### Parts of the exercise:
1) Summarize the passage on the achievement gap in two sentences.
2) Translate this sentence from the passage on the achievement gap into Spanish: "Instead, the gap between the haves and have-nots has persisted."
3) According to the passage on the achievement gap, between which years were the students in the four assessments born?

### Source document:
Despite the topic’s importance, surprisingly little scholarship has focused on long-term changes in the size of the achievement gap between students from higher and lower socioeconomic backgrounds. Our new research, presented here, attempts to fill this void, using data from four national assessments of student performance administered to representative samples of U.S. students over nearly five decades.
Contrary to recent perceptions, we find the opportunity gap—that is, the relationship between socioeconomic status and achievement—has not grown over the past 50 years. But neither has it closed. Instead, the gap between the haves and have-nots has persisted.
The stubborn endurance of achievement inequalities suggests the need to reconsider policies and practices aimed at shrinking the gap. Although policymakers have repeatedly tried to break the link between students’ learning and their socioeconomic background, these interventions thus far have been unable to dent the relationship between socioeconomic status and achievement. Perhaps it is time to consider alternatives.
Before drawing this conclusion, though, it is important to document the long-term trends in the connection between socioeconomic background and school achievement. Press coverage of the subject typically mentions only the most recent shifts in achievement levels and gaps. Our study broadens the perspective by making full use of nearly 50 years’ worth of historical data available from four intertemporally linked assessments of achievement in math, reading, and science administered to nationally representative samples of adolescent students born between 1954 and 2001. (By “intertemporally linked,” we mean that the test makers in each of these assessments design the tests to be comparable over time by doing things such as repeating some of the same questions across different waves.) These testing programs also collect information on students’ socioeconomic backgrounds, which we use to construct an index of socioeconomic status. We report changes in the gaps in performance between students from more- and less-advantaged backgrounds over the past half century.

### Data entries:

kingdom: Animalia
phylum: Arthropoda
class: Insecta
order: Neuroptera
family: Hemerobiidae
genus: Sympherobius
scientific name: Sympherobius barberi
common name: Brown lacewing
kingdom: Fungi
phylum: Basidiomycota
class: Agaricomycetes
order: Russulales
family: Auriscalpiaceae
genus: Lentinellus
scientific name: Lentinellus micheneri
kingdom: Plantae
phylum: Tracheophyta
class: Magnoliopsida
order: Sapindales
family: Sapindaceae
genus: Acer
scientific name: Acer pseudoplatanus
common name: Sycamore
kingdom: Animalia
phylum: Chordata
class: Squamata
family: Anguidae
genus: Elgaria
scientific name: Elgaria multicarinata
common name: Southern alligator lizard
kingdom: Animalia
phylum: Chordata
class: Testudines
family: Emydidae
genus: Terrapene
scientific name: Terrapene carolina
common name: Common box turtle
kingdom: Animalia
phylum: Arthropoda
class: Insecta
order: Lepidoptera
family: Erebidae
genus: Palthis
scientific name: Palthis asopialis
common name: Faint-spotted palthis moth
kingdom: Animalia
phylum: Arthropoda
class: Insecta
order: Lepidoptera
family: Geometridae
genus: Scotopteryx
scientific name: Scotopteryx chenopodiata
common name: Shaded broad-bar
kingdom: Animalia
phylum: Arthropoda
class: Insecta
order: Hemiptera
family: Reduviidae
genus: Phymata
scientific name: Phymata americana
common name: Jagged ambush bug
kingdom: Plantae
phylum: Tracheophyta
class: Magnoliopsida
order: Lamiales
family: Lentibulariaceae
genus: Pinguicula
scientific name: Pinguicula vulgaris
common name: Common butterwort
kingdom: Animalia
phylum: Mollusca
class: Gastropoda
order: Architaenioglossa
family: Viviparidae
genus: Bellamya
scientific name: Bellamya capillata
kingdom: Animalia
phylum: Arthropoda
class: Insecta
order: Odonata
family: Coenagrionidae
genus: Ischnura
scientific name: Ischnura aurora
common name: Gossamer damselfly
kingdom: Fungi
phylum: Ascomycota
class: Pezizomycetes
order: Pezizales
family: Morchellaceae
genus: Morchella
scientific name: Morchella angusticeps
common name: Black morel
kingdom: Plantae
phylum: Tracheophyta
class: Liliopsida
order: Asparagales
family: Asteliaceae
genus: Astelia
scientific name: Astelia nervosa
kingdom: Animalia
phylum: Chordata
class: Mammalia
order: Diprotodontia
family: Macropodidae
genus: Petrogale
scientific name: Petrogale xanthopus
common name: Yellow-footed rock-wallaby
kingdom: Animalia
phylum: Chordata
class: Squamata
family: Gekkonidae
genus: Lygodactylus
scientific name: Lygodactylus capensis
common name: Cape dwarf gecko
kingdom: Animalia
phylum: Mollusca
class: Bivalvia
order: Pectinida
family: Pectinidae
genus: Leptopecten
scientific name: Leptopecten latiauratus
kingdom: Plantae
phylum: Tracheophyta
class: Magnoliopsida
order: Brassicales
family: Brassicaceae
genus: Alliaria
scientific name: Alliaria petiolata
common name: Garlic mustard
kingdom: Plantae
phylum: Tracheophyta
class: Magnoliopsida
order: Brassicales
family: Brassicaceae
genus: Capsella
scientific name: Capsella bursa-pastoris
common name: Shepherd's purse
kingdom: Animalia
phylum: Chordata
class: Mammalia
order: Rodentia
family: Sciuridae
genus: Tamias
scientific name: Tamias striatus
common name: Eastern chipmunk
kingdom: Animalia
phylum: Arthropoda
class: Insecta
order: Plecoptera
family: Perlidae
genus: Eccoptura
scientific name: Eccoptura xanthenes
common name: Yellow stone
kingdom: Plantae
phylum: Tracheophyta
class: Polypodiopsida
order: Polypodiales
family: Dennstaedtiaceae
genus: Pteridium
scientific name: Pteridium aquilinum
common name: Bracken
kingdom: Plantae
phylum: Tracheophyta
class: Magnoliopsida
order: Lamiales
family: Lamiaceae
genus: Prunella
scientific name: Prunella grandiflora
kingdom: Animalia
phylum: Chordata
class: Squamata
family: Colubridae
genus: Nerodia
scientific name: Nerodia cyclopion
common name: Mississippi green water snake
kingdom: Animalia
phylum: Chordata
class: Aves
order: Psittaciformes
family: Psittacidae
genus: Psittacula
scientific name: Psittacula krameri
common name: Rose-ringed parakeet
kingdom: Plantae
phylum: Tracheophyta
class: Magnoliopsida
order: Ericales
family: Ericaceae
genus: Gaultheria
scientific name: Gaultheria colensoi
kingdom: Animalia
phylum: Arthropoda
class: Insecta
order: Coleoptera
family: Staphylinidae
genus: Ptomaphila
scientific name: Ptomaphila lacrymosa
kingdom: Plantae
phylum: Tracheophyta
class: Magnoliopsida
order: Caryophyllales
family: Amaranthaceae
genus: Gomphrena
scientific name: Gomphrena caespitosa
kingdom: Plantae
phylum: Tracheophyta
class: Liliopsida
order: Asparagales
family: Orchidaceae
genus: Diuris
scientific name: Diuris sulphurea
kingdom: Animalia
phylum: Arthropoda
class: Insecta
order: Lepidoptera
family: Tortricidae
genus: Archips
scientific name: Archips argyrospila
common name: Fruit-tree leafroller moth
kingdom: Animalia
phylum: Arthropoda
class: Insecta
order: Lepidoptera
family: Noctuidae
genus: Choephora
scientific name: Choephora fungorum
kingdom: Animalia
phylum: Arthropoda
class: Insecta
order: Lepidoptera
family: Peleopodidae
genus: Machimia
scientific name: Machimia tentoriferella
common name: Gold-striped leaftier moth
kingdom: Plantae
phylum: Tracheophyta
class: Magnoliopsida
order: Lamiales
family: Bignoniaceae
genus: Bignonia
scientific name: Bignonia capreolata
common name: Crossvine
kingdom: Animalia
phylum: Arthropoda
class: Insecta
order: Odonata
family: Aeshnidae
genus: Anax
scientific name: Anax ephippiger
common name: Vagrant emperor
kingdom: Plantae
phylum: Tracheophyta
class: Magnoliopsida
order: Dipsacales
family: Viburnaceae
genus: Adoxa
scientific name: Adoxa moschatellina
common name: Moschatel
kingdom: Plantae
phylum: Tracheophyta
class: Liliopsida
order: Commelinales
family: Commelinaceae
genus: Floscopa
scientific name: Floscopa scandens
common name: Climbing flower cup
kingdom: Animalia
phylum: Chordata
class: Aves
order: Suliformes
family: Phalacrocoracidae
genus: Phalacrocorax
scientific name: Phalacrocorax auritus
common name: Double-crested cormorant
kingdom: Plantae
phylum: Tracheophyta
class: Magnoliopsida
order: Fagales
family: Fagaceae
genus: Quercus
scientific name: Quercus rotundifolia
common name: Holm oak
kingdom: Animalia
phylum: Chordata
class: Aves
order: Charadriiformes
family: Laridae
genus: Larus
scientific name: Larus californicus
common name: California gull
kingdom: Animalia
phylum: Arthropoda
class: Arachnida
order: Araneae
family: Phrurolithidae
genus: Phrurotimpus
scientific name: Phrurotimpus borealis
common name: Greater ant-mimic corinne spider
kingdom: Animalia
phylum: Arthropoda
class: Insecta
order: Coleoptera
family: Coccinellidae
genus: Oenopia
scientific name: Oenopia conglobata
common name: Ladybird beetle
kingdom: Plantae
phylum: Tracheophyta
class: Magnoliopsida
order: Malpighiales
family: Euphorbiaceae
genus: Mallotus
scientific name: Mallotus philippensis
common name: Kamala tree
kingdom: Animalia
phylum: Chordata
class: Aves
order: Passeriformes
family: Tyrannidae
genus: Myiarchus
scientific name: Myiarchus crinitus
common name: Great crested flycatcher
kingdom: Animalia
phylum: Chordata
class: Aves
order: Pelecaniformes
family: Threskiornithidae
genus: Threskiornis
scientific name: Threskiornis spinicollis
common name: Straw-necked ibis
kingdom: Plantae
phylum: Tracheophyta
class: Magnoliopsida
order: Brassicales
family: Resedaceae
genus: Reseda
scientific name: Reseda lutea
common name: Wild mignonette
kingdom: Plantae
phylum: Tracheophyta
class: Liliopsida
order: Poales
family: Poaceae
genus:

### Per-task outputs:
1) Using nearly 50 years of data from four national assessments of U.S. students, the researchers find that the link between socioeconomic status and achievement has neither grown nor closed, but has persisted. They argue that because repeated interventions have failed to weaken this link, it may be time to reconsider policies aimed at shrinking the gap and to consider alternatives.

2) En cambio, la brecha entre los que tienen y los que no tienen ha persistido.

3) They were born between 1954 and 2001.